Text-based hardware design files

= = = = =

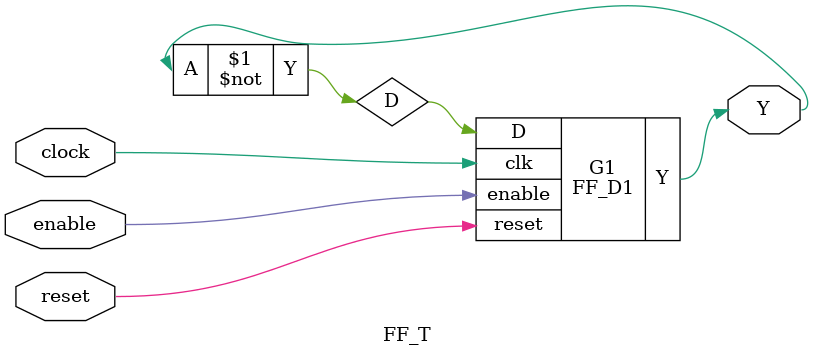
<source format=v>

module FF_D1(input wire clk, reset, enable, D, output reg Y) ;
  always @(posedge clk or posedge enable or posedge reset) begin
    if (reset)  Y <= 1'b0;
    else if(enable) Y <= D;
  end
endmodule


//Flip Flop Tipo T de 1 bit
module FF_T(input wire clock, reset, enable, output wire Y);
  wire D;
  assign D = ~Y;
  FF_D1 G1(clock, reset, enable, D, Y);
endmodule

</source>
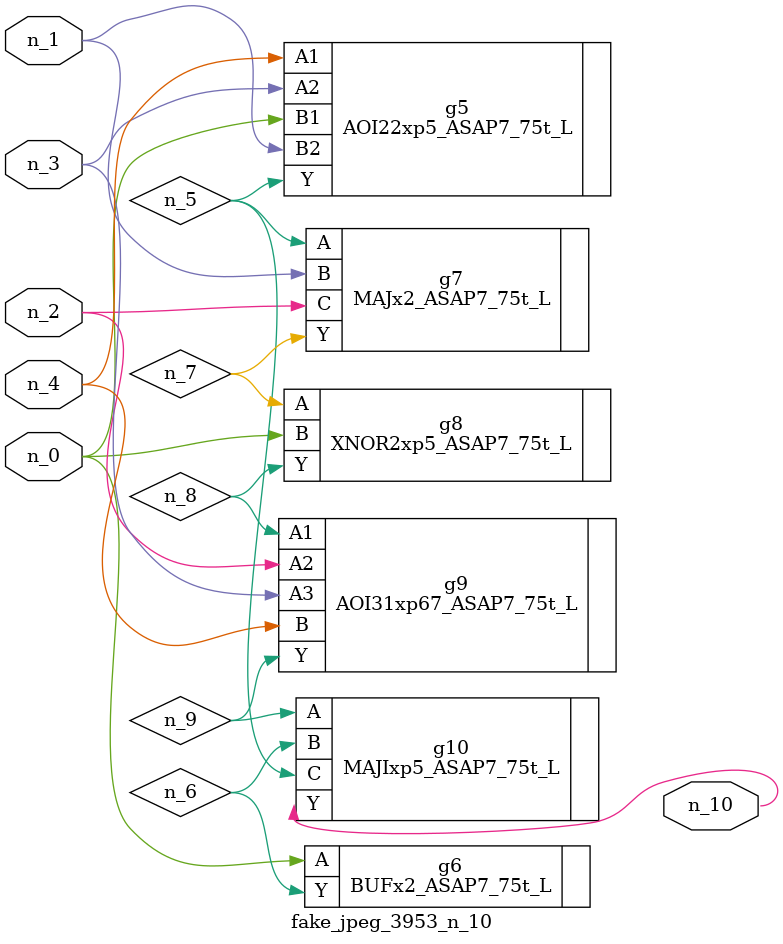
<source format=v>
module fake_jpeg_3953_n_10 (n_3, n_2, n_1, n_0, n_4, n_10);

input n_3;
input n_2;
input n_1;
input n_0;
input n_4;

output n_10;

wire n_8;
wire n_9;
wire n_6;
wire n_5;
wire n_7;

AOI22xp5_ASAP7_75t_L g5 ( 
.A1(n_4),
.A2(n_3),
.B1(n_0),
.B2(n_1),
.Y(n_5)
);

BUFx2_ASAP7_75t_L g6 ( 
.A(n_0),
.Y(n_6)
);

MAJx2_ASAP7_75t_L g7 ( 
.A(n_5),
.B(n_1),
.C(n_2),
.Y(n_7)
);

XNOR2xp5_ASAP7_75t_L g8 ( 
.A(n_7),
.B(n_0),
.Y(n_8)
);

AOI31xp67_ASAP7_75t_L g9 ( 
.A1(n_8),
.A2(n_2),
.A3(n_3),
.B(n_4),
.Y(n_9)
);

MAJIxp5_ASAP7_75t_L g10 ( 
.A(n_9),
.B(n_6),
.C(n_5),
.Y(n_10)
);


endmodule
</source>
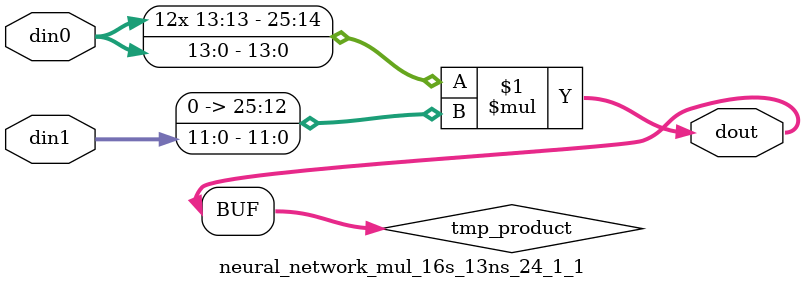
<source format=v>

`timescale 1 ns / 1 ps

  module neural_network_mul_16s_13ns_24_1_1(din0, din1, dout);
parameter ID = 1;
parameter NUM_STAGE = 0;
parameter din0_WIDTH = 14;
parameter din1_WIDTH = 12;
parameter dout_WIDTH = 26;

input [din0_WIDTH - 1 : 0] din0; 
input [din1_WIDTH - 1 : 0] din1; 
output [dout_WIDTH - 1 : 0] dout;

wire signed [dout_WIDTH - 1 : 0] tmp_product;












assign tmp_product = $signed(din0) * $signed({1'b0, din1});









assign dout = tmp_product;







endmodule

</source>
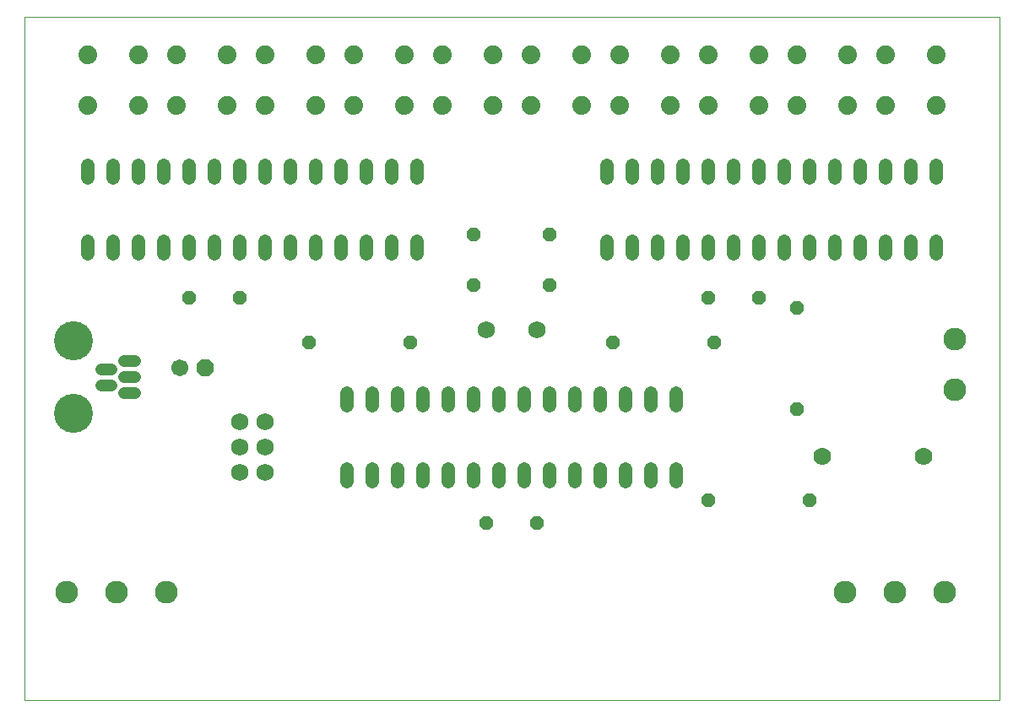
<source format=gbs>
G75*
%MOIN*%
%OFA0B0*%
%FSLAX24Y24*%
%IPPOS*%
%LPD*%
%AMOC8*
5,1,8,0,0,1.08239X$1,22.5*
%
%ADD10C,0.0000*%
%ADD11C,0.0520*%
%ADD12OC8,0.0520*%
%ADD13C,0.1540*%
%ADD14C,0.0453*%
%ADD15C,0.0900*%
%ADD16C,0.0690*%
%ADD17C,0.0740*%
%ADD18C,0.0680*%
%ADD19OC8,0.0670*%
%ADD20C,0.0670*%
%ADD21C,0.0700*%
D10*
X000675Y000675D02*
X039175Y000675D01*
X039175Y027675D01*
X000675Y027675D01*
X000675Y000675D01*
D11*
X013425Y009310D02*
X013425Y009790D01*
X014425Y009790D02*
X014425Y009310D01*
X015425Y009310D02*
X015425Y009790D01*
X016425Y009790D02*
X016425Y009310D01*
X017425Y009310D02*
X017425Y009790D01*
X018425Y009790D02*
X018425Y009310D01*
X019425Y009310D02*
X019425Y009790D01*
X020425Y009790D02*
X020425Y009310D01*
X021425Y009310D02*
X021425Y009790D01*
X022425Y009790D02*
X022425Y009310D01*
X023425Y009310D02*
X023425Y009790D01*
X024425Y009790D02*
X024425Y009310D01*
X025425Y009310D02*
X025425Y009790D01*
X026425Y009790D02*
X026425Y009310D01*
X026425Y012310D02*
X026425Y012790D01*
X025425Y012790D02*
X025425Y012310D01*
X024425Y012310D02*
X024425Y012790D01*
X023425Y012790D02*
X023425Y012310D01*
X022425Y012310D02*
X022425Y012790D01*
X021425Y012790D02*
X021425Y012310D01*
X020425Y012310D02*
X020425Y012790D01*
X019425Y012790D02*
X019425Y012310D01*
X018425Y012310D02*
X018425Y012790D01*
X017425Y012790D02*
X017425Y012310D01*
X016425Y012310D02*
X016425Y012790D01*
X015425Y012790D02*
X015425Y012310D01*
X014425Y012310D02*
X014425Y012790D01*
X013425Y012790D02*
X013425Y012310D01*
X013175Y018310D02*
X013175Y018790D01*
X014175Y018790D02*
X014175Y018310D01*
X015175Y018310D02*
X015175Y018790D01*
X016175Y018790D02*
X016175Y018310D01*
X012175Y018310D02*
X012175Y018790D01*
X011175Y018790D02*
X011175Y018310D01*
X010175Y018310D02*
X010175Y018790D01*
X009175Y018790D02*
X009175Y018310D01*
X008175Y018310D02*
X008175Y018790D01*
X007175Y018790D02*
X007175Y018310D01*
X006175Y018310D02*
X006175Y018790D01*
X005175Y018790D02*
X005175Y018310D01*
X004175Y018310D02*
X004175Y018790D01*
X003175Y018790D02*
X003175Y018310D01*
X003175Y021310D02*
X003175Y021790D01*
X004175Y021790D02*
X004175Y021310D01*
X005175Y021310D02*
X005175Y021790D01*
X006175Y021790D02*
X006175Y021310D01*
X007175Y021310D02*
X007175Y021790D01*
X008175Y021790D02*
X008175Y021310D01*
X009175Y021310D02*
X009175Y021790D01*
X010175Y021790D02*
X010175Y021310D01*
X011175Y021310D02*
X011175Y021790D01*
X012175Y021790D02*
X012175Y021310D01*
X013175Y021310D02*
X013175Y021790D01*
X014175Y021790D02*
X014175Y021310D01*
X015175Y021310D02*
X015175Y021790D01*
X016175Y021790D02*
X016175Y021310D01*
X023675Y021310D02*
X023675Y021790D01*
X024675Y021790D02*
X024675Y021310D01*
X025675Y021310D02*
X025675Y021790D01*
X026675Y021790D02*
X026675Y021310D01*
X027675Y021310D02*
X027675Y021790D01*
X028675Y021790D02*
X028675Y021310D01*
X029675Y021310D02*
X029675Y021790D01*
X030675Y021790D02*
X030675Y021310D01*
X031675Y021310D02*
X031675Y021790D01*
X032675Y021790D02*
X032675Y021310D01*
X033675Y021310D02*
X033675Y021790D01*
X034675Y021790D02*
X034675Y021310D01*
X035675Y021310D02*
X035675Y021790D01*
X036675Y021790D02*
X036675Y021310D01*
X036675Y018790D02*
X036675Y018310D01*
X035675Y018310D02*
X035675Y018790D01*
X034675Y018790D02*
X034675Y018310D01*
X033675Y018310D02*
X033675Y018790D01*
X032675Y018790D02*
X032675Y018310D01*
X031675Y018310D02*
X031675Y018790D01*
X030675Y018790D02*
X030675Y018310D01*
X029675Y018310D02*
X029675Y018790D01*
X028675Y018790D02*
X028675Y018310D01*
X027675Y018310D02*
X027675Y018790D01*
X026675Y018790D02*
X026675Y018310D01*
X025675Y018310D02*
X025675Y018790D01*
X024675Y018790D02*
X024675Y018310D01*
X023675Y018310D02*
X023675Y018790D01*
D12*
X021425Y019050D03*
X021425Y017050D03*
X018425Y017050D03*
X018425Y019050D03*
X015925Y014800D03*
X011925Y014800D03*
X009175Y016550D03*
X007175Y016550D03*
X018925Y007675D03*
X020925Y007675D03*
X027675Y008550D03*
X031675Y008550D03*
X031175Y012175D03*
X027925Y014800D03*
X027675Y016550D03*
X029675Y016550D03*
X031175Y016175D03*
X023925Y014800D03*
D13*
X002599Y014862D03*
X002599Y011988D03*
D14*
X003702Y013110D02*
X004115Y013110D01*
X004627Y012795D02*
X005040Y012795D01*
X005040Y013425D02*
X004627Y013425D01*
X004115Y013740D02*
X003702Y013740D01*
X004627Y014055D02*
X005040Y014055D01*
D15*
X004300Y004925D03*
X002331Y004925D03*
X006269Y004925D03*
X033081Y004925D03*
X035050Y004925D03*
X037019Y004925D03*
X037425Y012925D03*
X037425Y014925D03*
D16*
X020925Y015300D03*
X018925Y015300D03*
D17*
X019175Y024175D03*
X020675Y024175D03*
X022675Y024175D03*
X024175Y024175D03*
X026175Y024175D03*
X027675Y024175D03*
X029675Y024175D03*
X031175Y024175D03*
X033175Y024175D03*
X034675Y024175D03*
X036675Y024175D03*
X036675Y026175D03*
X034675Y026175D03*
X033175Y026175D03*
X031175Y026175D03*
X029675Y026175D03*
X027675Y026175D03*
X026175Y026175D03*
X024175Y026175D03*
X022675Y026175D03*
X020675Y026175D03*
X019175Y026175D03*
X017175Y026175D03*
X015675Y026175D03*
X013675Y026175D03*
X012175Y026175D03*
X010175Y026175D03*
X008675Y026175D03*
X006675Y026175D03*
X005175Y026175D03*
X003175Y026175D03*
X003175Y024175D03*
X005175Y024175D03*
X006675Y024175D03*
X008675Y024175D03*
X010175Y024175D03*
X012175Y024175D03*
X013675Y024175D03*
X015675Y024175D03*
X017175Y024175D03*
D18*
X010175Y011675D03*
X009175Y011675D03*
X009175Y010675D03*
X010175Y010675D03*
X010175Y009675D03*
X009175Y009675D03*
D19*
X007800Y013800D03*
D20*
X006800Y013800D03*
D21*
X032175Y010300D03*
X036175Y010300D03*
M02*

</source>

= = = = =

* [About this task]
What are the lines from the one with "X034675Y024175D03*" through the end of the records above? Set them down exactly, both ends included, and nothing else.

* [Solved exercise]
X034675Y024175D03*
X036675Y024175D03*
X036675Y026175D03*
X034675Y026175D03*
X033175Y026175D03*
X031175Y026175D03*
X029675Y026175D03*
X027675Y026175D03*
X026175Y026175D03*
X024175Y026175D03*
X022675Y026175D03*
X020675Y026175D03*
X019175Y026175D03*
X017175Y026175D03*
X015675Y026175D03*
X013675Y026175D03*
X012175Y026175D03*
X010175Y026175D03*
X008675Y026175D03*
X006675Y026175D03*
X005175Y026175D03*
X003175Y026175D03*
X003175Y024175D03*
X005175Y024175D03*
X006675Y024175D03*
X008675Y024175D03*
X010175Y024175D03*
X012175Y024175D03*
X013675Y024175D03*
X015675Y024175D03*
X017175Y024175D03*
D18*
X010175Y011675D03*
X009175Y011675D03*
X009175Y010675D03*
X010175Y010675D03*
X010175Y009675D03*
X009175Y009675D03*
D19*
X007800Y013800D03*
D20*
X006800Y013800D03*
D21*
X032175Y010300D03*
X036175Y010300D03*
M02*

</source>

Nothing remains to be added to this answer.